→ Work task: Pictures appear among the records below and must be omitted. Repeat exactly the lines from the line with "FIGURE 4 | Red" to the line with "Table 7. Evaluation", both included.

→ Material provided:
——

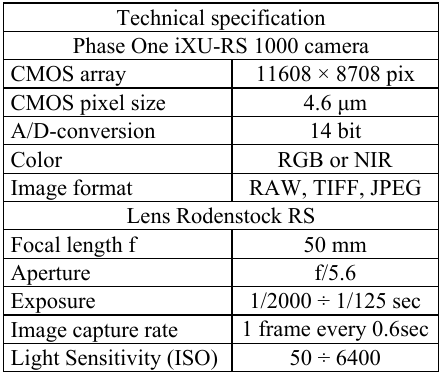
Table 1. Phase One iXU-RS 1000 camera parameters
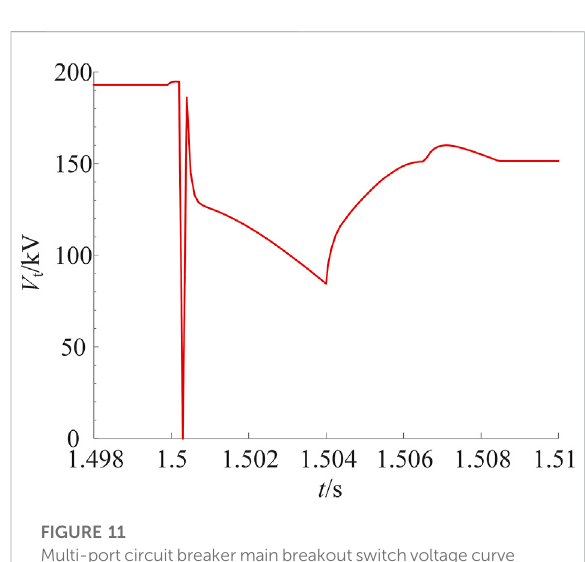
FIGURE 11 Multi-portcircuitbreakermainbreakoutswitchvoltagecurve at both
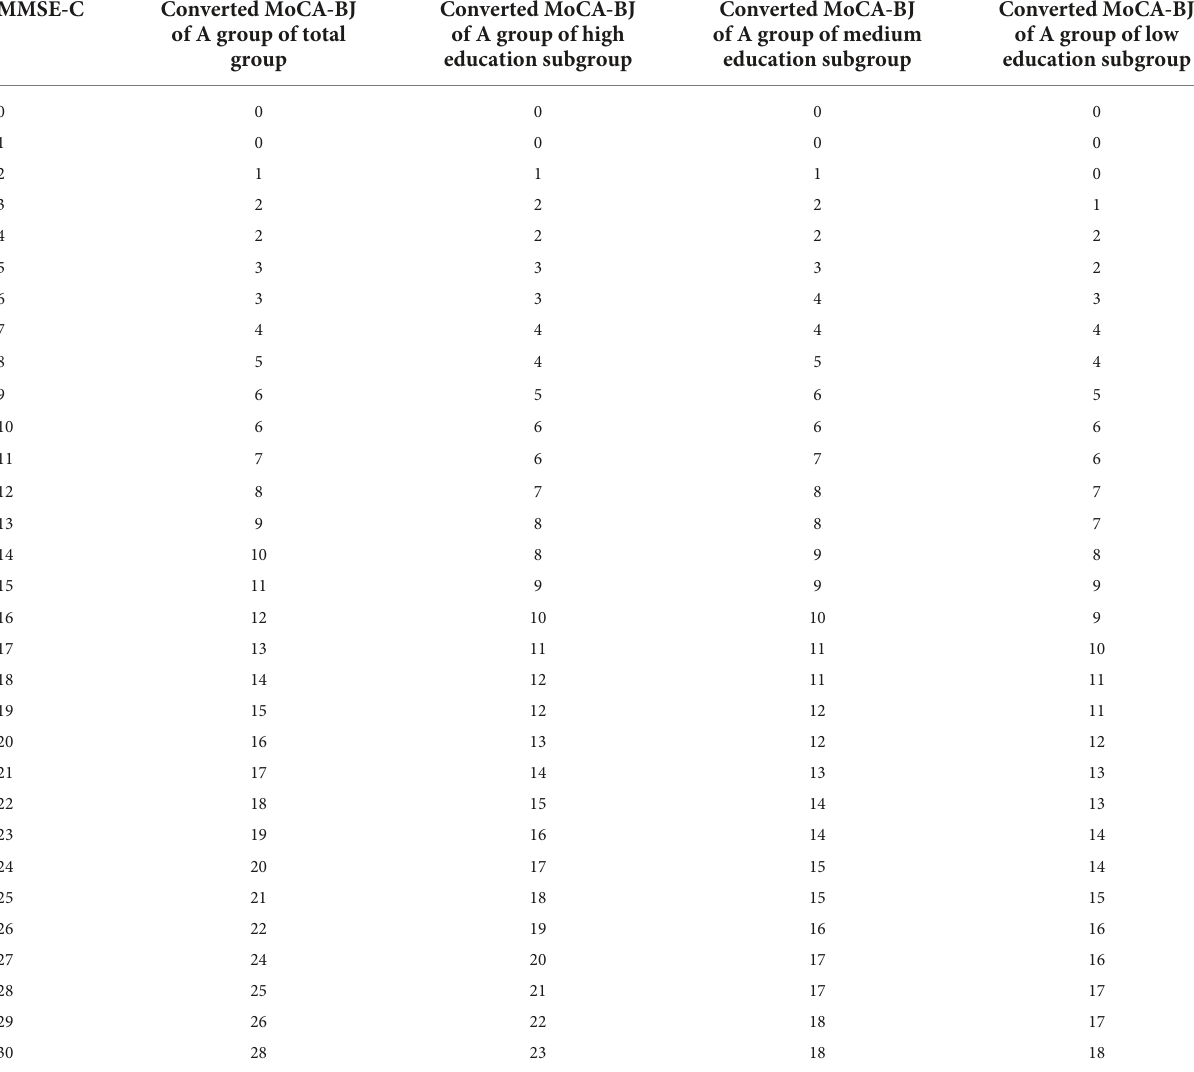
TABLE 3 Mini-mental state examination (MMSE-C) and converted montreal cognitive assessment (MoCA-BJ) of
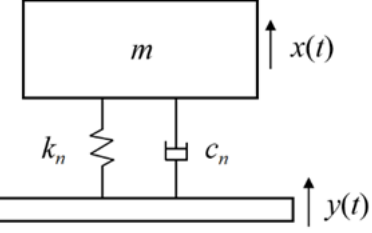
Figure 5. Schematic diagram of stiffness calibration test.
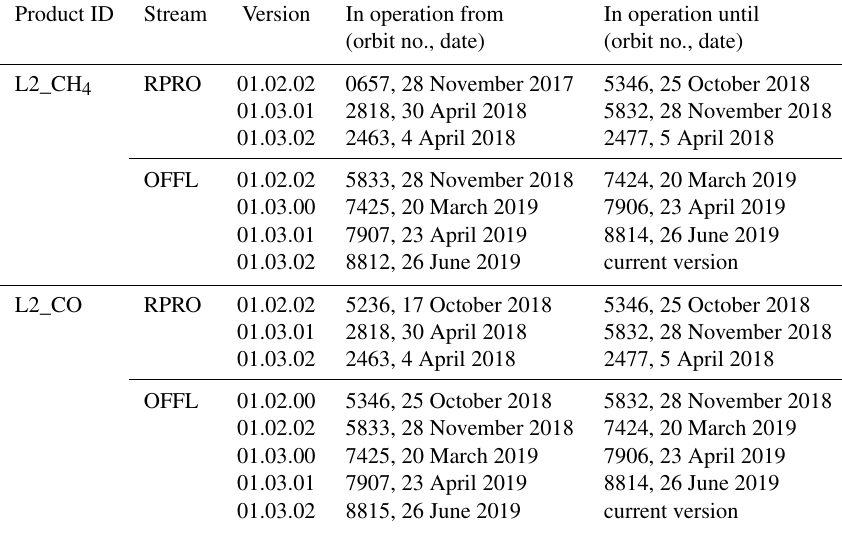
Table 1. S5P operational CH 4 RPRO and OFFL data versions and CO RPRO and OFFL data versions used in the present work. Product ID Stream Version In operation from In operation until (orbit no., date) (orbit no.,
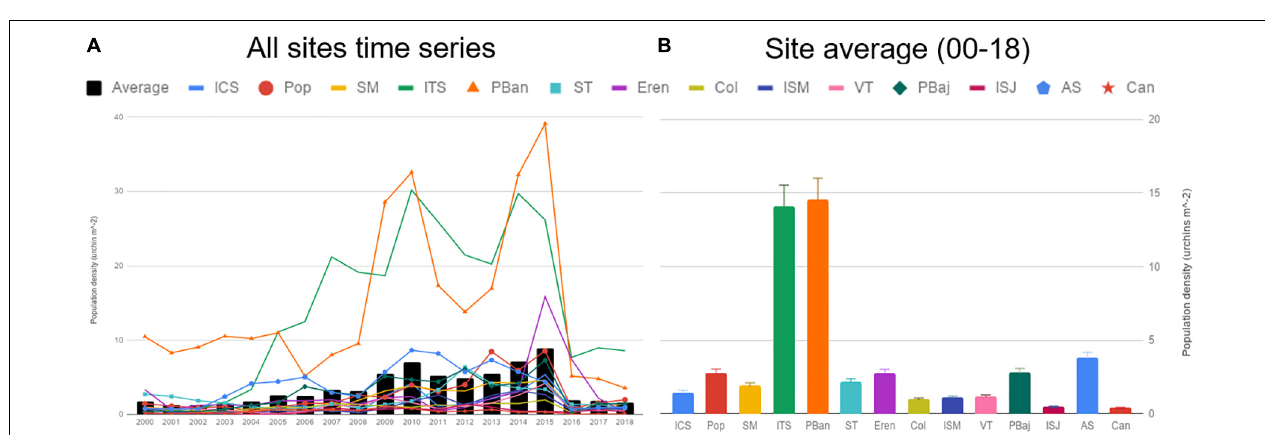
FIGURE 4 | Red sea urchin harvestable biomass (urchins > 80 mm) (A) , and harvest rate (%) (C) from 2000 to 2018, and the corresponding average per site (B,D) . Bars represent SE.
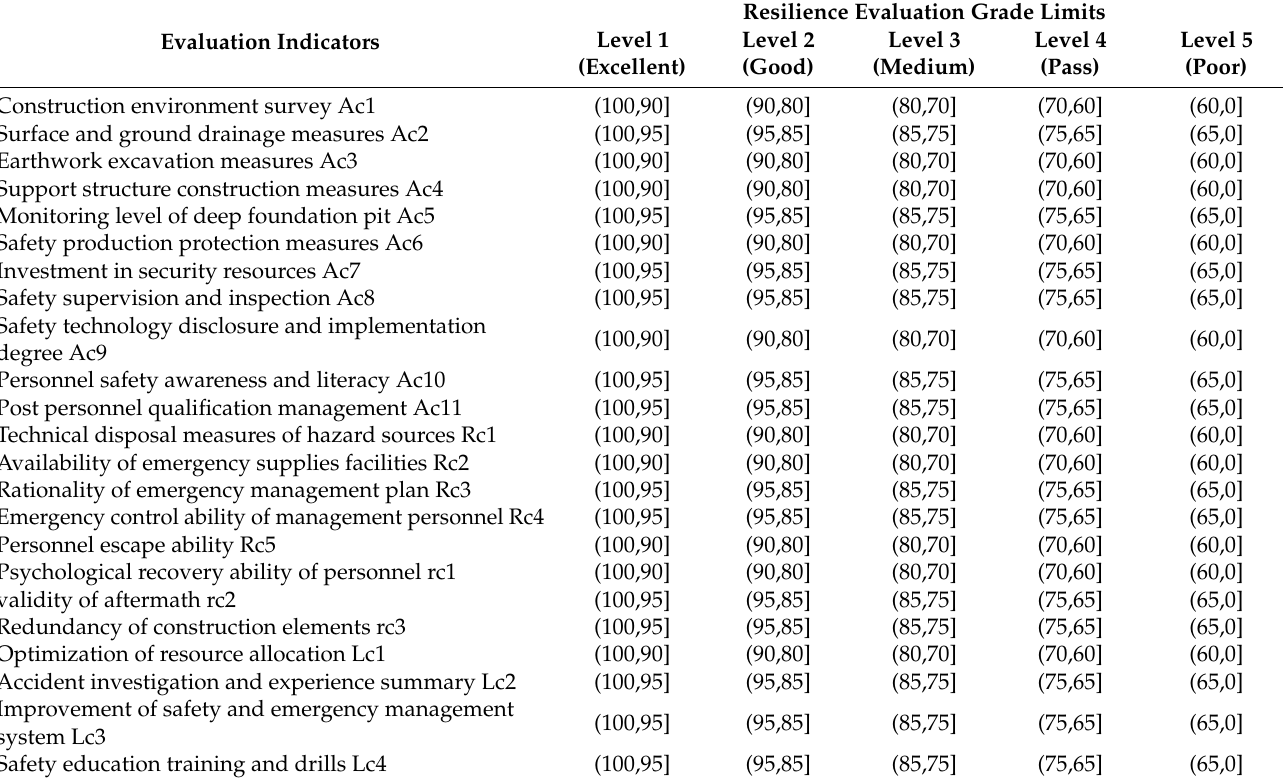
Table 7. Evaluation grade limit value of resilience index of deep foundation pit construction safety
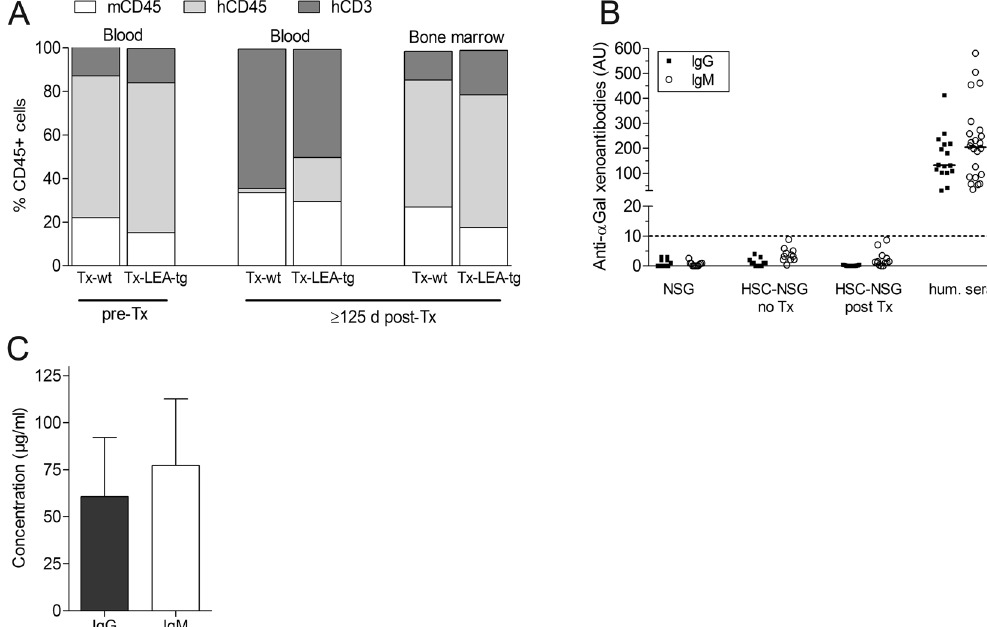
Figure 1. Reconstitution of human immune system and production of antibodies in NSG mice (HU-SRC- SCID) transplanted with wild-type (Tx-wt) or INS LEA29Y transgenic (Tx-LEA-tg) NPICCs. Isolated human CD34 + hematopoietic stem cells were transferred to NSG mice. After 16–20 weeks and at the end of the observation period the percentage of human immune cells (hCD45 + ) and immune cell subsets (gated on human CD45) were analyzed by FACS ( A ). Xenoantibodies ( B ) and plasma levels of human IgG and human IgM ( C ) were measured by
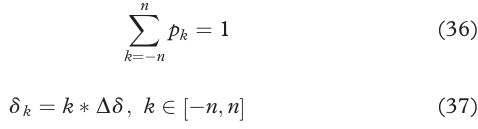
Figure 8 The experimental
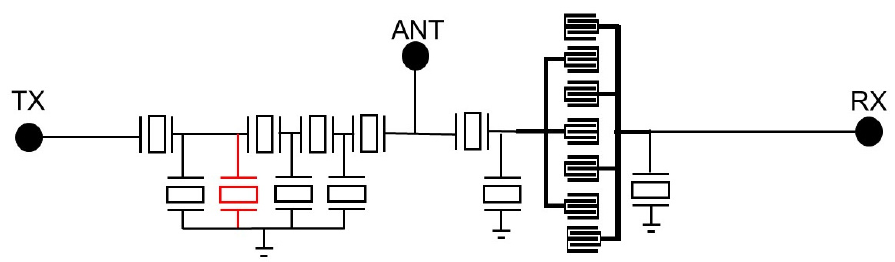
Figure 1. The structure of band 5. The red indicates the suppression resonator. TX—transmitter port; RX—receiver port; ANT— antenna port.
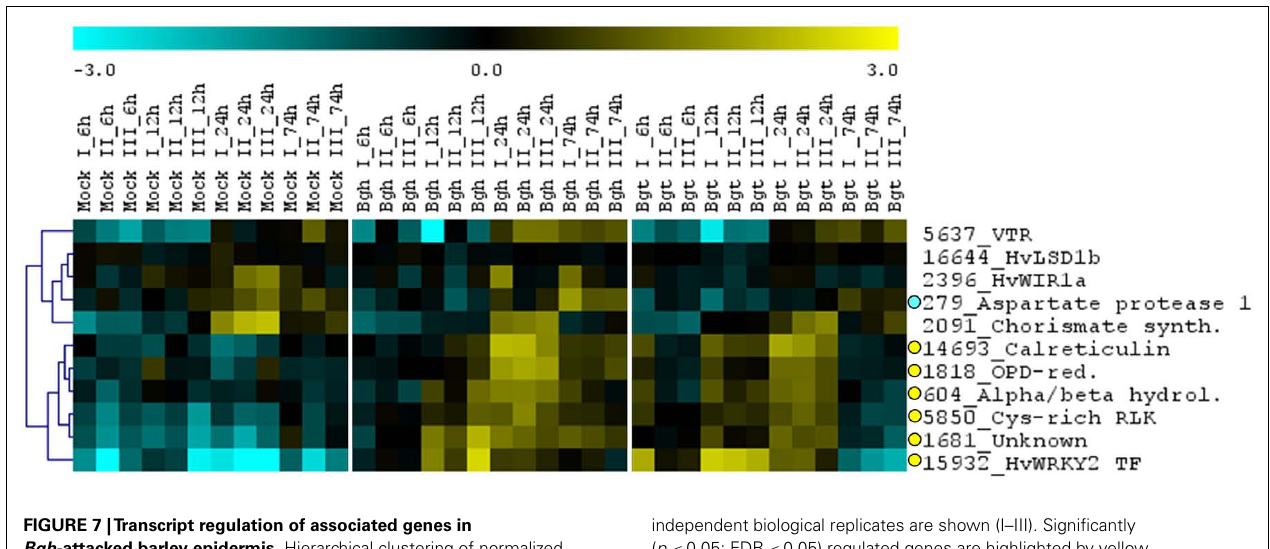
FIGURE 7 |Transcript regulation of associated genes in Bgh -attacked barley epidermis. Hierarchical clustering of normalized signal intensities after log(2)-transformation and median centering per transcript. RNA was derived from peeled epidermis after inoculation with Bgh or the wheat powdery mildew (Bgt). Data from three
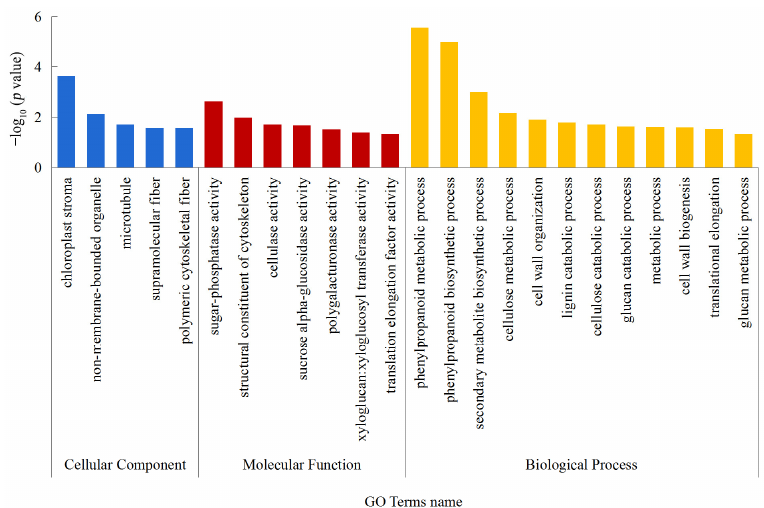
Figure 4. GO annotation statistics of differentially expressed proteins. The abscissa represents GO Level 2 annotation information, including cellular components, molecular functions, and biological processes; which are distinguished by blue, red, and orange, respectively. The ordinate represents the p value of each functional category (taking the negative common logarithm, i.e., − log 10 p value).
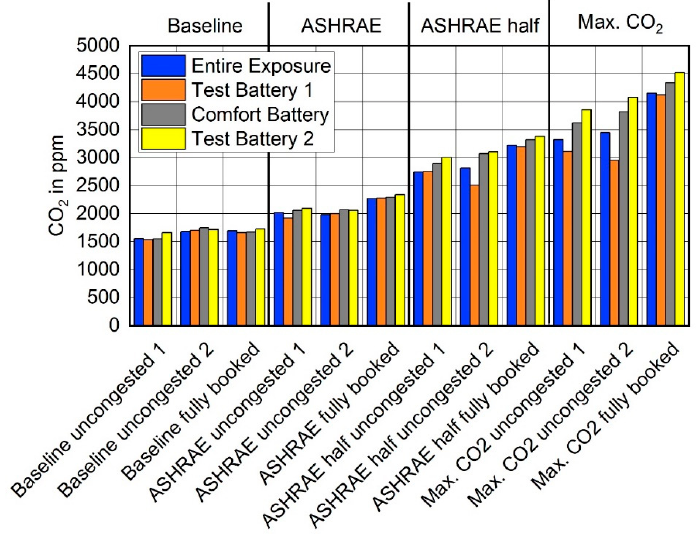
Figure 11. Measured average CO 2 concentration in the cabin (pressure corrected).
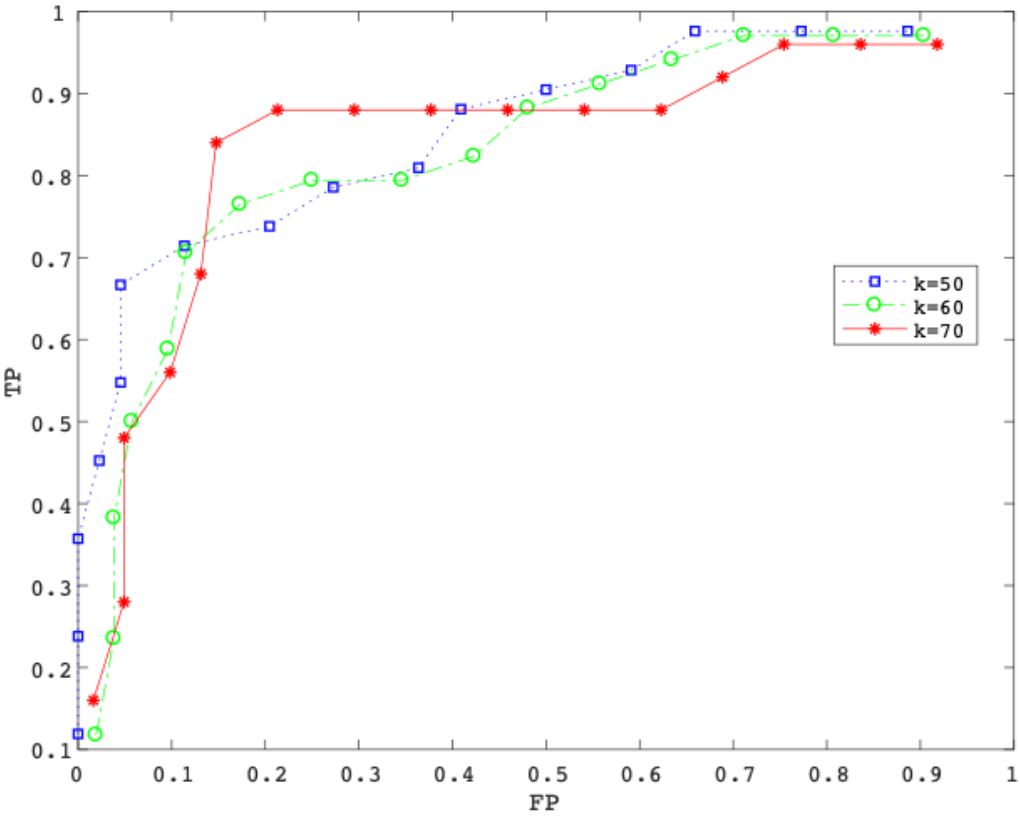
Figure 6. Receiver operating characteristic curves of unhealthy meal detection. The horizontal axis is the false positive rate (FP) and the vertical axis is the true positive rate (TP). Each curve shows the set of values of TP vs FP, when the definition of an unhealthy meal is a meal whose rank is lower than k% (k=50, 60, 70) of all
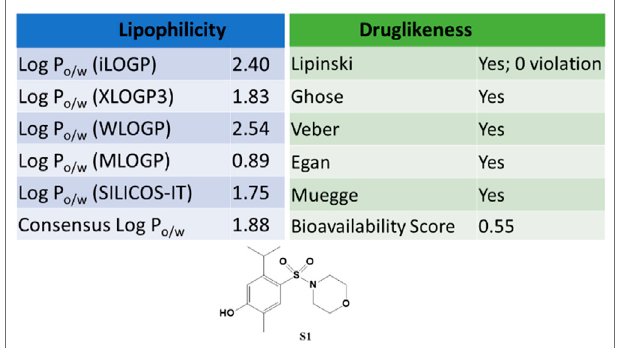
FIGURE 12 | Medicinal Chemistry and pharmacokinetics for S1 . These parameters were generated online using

——

→ Answer section:
FIGURE 4 | Red sea urchin harvestable biomass (urchins > 80 mm) (A) , and harvest rate (%) (C) from 2000 to 2018, and the corresponding average per site (B,D) . Bars represent SE.
Table 7. Evaluation grade limit value of resilience index of deep foundation pit construction safety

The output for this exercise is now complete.